The Centralia Twister Donuts is expecting no changes to its business, she said. She doesn’t want to give up its current location, which is a block north of Centralia College, but is hoping to find another local business to join her at that location.
“I’m hoping to have someone come in and share resources,” Campbell said. “That would be really great. Someone who does something that is complimentary, like smoothies or coffee. There’s enough space.”
Shiplap Shop and Coffee House
It was an easy decision for Rurup to band together with Campbell and her donut shop. Not only do coffee and donuts go hand-in-hand, but it’s crucial for local businesses to help each other during these times, he said.
“She’s got a unique set of customers, we’ve got a unique set of customers, so driving her traffic into our shop benefits both of us,” Rurup said.
Shiplap is currently offering delivery, curbside pickup and subscribes to the Joe Coffee mobile app where customers can prepay on the app and either pick up their items at the store or Shiplap will bring them out to the curb. Shiplap will also offer delivery and curbside pickup for Twister Donuts.
And it’s more than just a coffee shop as it also sells farmhouse-style furniture and home decor. It has pushed Rurup to be even more creative. Nearly 75 percent of Shiplap’s customers before coronavirus were dine-in customers. So Shiplap started a ‘shop at home’ live Facebook stream on Friday, March 20, which is its own version of the Home Shopping Channel. Over 3,600 viewers watched the two-hour stream that night.

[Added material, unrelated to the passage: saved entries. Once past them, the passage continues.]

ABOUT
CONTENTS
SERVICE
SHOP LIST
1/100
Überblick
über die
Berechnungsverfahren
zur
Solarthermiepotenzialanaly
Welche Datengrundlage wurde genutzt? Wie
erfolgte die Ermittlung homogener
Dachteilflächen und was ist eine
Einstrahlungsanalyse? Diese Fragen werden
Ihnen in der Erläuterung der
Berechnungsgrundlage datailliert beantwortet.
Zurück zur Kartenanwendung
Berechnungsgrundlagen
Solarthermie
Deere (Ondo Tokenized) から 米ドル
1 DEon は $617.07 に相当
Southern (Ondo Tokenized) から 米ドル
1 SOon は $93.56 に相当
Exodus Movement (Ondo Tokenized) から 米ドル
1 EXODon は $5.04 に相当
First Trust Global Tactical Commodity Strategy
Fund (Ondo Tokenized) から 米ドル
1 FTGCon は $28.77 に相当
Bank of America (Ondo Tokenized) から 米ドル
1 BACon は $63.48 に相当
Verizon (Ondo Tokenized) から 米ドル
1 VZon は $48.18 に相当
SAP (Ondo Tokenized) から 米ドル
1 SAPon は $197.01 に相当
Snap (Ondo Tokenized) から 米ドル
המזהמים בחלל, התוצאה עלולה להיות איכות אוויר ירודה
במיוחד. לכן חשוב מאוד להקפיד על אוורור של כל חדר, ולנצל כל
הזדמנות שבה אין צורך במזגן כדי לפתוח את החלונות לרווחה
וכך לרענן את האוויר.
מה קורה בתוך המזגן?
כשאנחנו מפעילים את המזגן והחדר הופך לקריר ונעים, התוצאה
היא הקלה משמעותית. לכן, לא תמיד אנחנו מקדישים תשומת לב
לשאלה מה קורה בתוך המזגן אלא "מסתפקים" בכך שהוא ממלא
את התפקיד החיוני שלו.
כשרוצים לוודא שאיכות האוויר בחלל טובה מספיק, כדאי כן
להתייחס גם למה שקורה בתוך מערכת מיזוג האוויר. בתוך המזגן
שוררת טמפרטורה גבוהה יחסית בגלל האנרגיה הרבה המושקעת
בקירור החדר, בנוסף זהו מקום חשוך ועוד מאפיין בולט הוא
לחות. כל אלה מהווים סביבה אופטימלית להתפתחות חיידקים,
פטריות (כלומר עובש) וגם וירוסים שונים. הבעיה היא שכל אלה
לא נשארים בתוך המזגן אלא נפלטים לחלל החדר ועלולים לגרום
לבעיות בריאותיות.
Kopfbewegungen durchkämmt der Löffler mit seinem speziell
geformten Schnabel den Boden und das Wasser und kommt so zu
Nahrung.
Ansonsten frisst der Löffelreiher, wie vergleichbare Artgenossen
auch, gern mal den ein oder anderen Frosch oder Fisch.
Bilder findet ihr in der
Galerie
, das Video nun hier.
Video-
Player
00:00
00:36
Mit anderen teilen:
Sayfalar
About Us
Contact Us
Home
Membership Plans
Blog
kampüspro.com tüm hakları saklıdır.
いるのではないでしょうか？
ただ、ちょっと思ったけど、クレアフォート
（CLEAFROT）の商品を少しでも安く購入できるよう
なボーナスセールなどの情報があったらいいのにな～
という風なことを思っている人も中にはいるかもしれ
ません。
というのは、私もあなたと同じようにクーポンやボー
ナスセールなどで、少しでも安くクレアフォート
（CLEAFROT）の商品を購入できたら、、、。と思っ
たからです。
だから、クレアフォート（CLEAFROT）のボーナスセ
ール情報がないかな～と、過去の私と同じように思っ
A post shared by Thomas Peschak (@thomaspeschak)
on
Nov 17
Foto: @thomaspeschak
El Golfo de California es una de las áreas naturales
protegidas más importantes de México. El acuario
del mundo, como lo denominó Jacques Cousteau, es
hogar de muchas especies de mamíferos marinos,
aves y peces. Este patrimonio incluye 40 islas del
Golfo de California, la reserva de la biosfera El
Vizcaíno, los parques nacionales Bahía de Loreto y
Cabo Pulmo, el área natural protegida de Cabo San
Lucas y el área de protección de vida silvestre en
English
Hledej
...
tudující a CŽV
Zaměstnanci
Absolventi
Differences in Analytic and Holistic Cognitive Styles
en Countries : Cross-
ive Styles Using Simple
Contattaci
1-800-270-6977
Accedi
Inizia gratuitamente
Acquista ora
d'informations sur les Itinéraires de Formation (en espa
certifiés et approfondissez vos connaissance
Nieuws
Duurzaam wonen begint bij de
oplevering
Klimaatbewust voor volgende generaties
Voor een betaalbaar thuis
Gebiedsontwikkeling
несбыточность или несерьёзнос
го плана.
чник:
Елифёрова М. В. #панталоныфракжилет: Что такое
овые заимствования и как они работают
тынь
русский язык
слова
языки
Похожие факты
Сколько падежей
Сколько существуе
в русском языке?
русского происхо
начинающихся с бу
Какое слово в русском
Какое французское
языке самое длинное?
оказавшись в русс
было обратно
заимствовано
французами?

“It more than made up for our lack of in-store traffic,” Rurup said. “It’s going to be doing things like that, thinking outside the four walls of our building, to be able to survive.”
These types of ingenuity are needed as relief effort options for small businesses are limited, Rurup said.

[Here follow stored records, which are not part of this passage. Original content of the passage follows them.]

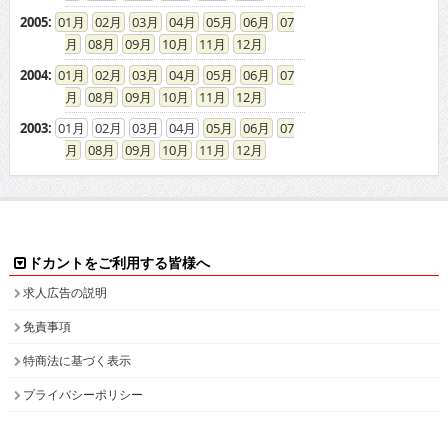
2005
:
01
02
03
04
05
06
07
08
09
10
11
12
2004
:
01
02
03
04
05
06
07
08
09
10
11
12
2003
:
01
02
03
04
05
06
07
08
09
10
11
12
ドカントをご利用する皆様へ
求人広告の説明
免責事項
特商法に基づく表示
プライバシーポリシー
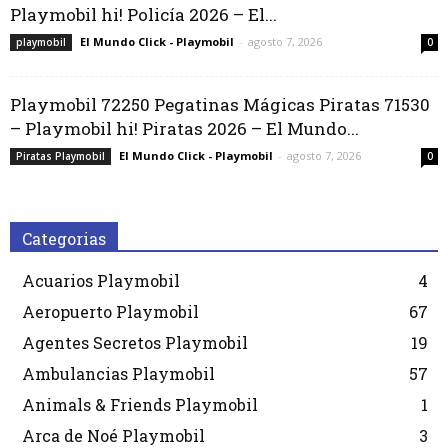
Playmobil hi! Policía 2026 – El...
El Mundo Click - Playmobil
-
agosto 7, 2026
playmobil
0
Playmobil 72250 Pegatinas Mágicas Piratas 71530
– Playmobil hi! Piratas 2026 – El Mundo...
El Mundo Click - Playmobil
-
agosto 7, 2026
Piratas Playmobil
0
Categorias
Acuarios Playmobil
4
Aeropuerto Playmobil
67
Agentes Secretos Playmobil
19
Ambulancias Playmobil
57
Animals & Friends Playmobil
1
Arca de Noé Playmobil
3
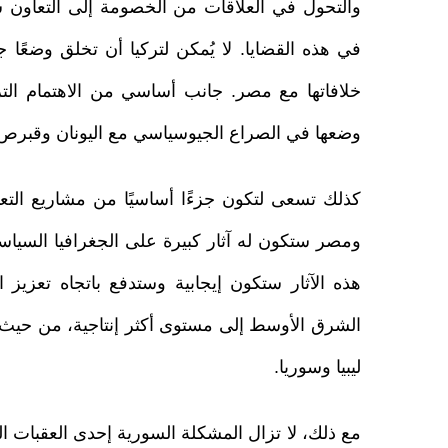
والتحول في العلاقات من الخصومة إلى التعاون س
في هذه القضايا. لا يُمكن لتركيا أن تخلق وضعًا ج
خلافاتها مع مصر. جانب أساسي من الاهتمام ال
وضعها في الصراع الجيوسياسي مع اليونان وقبرص 
كذلك تسعى لتكون جزءًا أساسيًا من مشاريع التعا
ومصر ستكون له آثار كبيرة على الجغرافيا السياسية 
هذه الآثار ستكون إيجابية وستدفع باتجاه تعزيز ا
الشرق الأوسط إلى مستوى أكثر إنتاجية، من حيث ا
ليبيا وسوريا.
مع ذلك، لا تزال المشكلة السورية إحدى العقبات ال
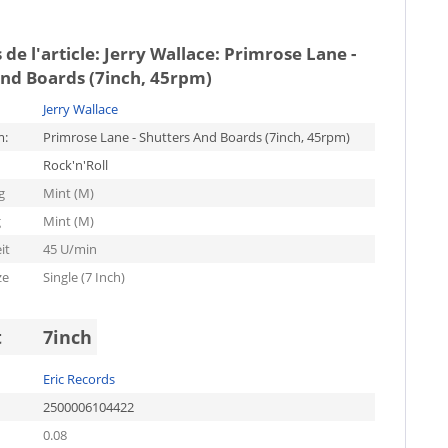
 de l'article:
Jerry Wallace: Primrose Lane -
And Boards (7inch, 45rpm)
Jerry Wallace
m:
Primrose Lane - Shutters And Boards (7inch, 45rpm)
Rock'n'Roll
g
Mint (M)
g
Mint (M)
it
45 U/min
ze
Single (7 Inch)
t
7inch
Eric Records
2500006104422
0.08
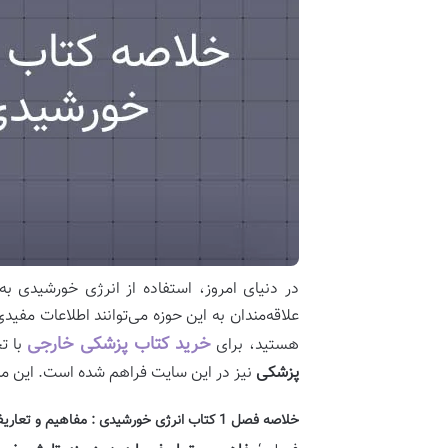
در دنیای امروز، استفاده از انرژی خورشیدی ب
علاقه‌مندان به این حوزه می‌توانند اطلاعات مفی
خرید کتاب پزشکی خارجی
هستید، برای
با ت
پزشکی
نیز در این سایت فراهم شده است. این منا
خلاصه فصل 1 کتاب انرژی خورشیدی : مفاهیم و تعاریف پایه در زمینه تابش خورشیدی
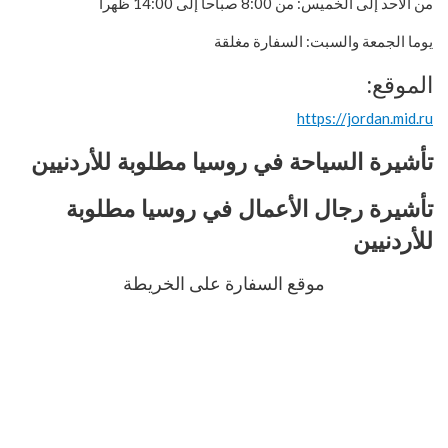
من الأحد إلى الخميس: من 8:00 صباحا إلى 14:00 ظهرا
يوما الجمعة والسبت: السفارة مغلقة
الموقع:
https://jordan.mid.ru
تأشيرة السياحة في روسيا مطلوبة
للأردنيين
تأشيرة رجال الأعمال
في روسيا
مطلوبة
للأردنيين
موقع السفارة على الخريطة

The federal government is currently working on a coronavirus relief bill to stimulate the economy and stem the tide of economic fallout. President Trump signed legislation to allow small businesses to apply for low-interest disaster loans and The Small Business Administration has streamlined the application process for those loans. But other than that, small businesses have few options for help. And Rurup said taking loans is just delaying the problem.
“A loan is great, except the fact you have to pay it back,” Rurup said.
With few options, small businesses owners are having to rely on each other to persevere and endure the coronavirus impact.
“It just really makes sense for small businesses to come together and partner up wherever possible to ride out the storm,” Rurup said. “By building this bridge, we’re able to walk together over the raging river that I see as being the COVID-19 thing. Businesses that don’t be creative in their approach or find someone to partner up with are going to have to close down... None of us know when this epidemic is going to be over.”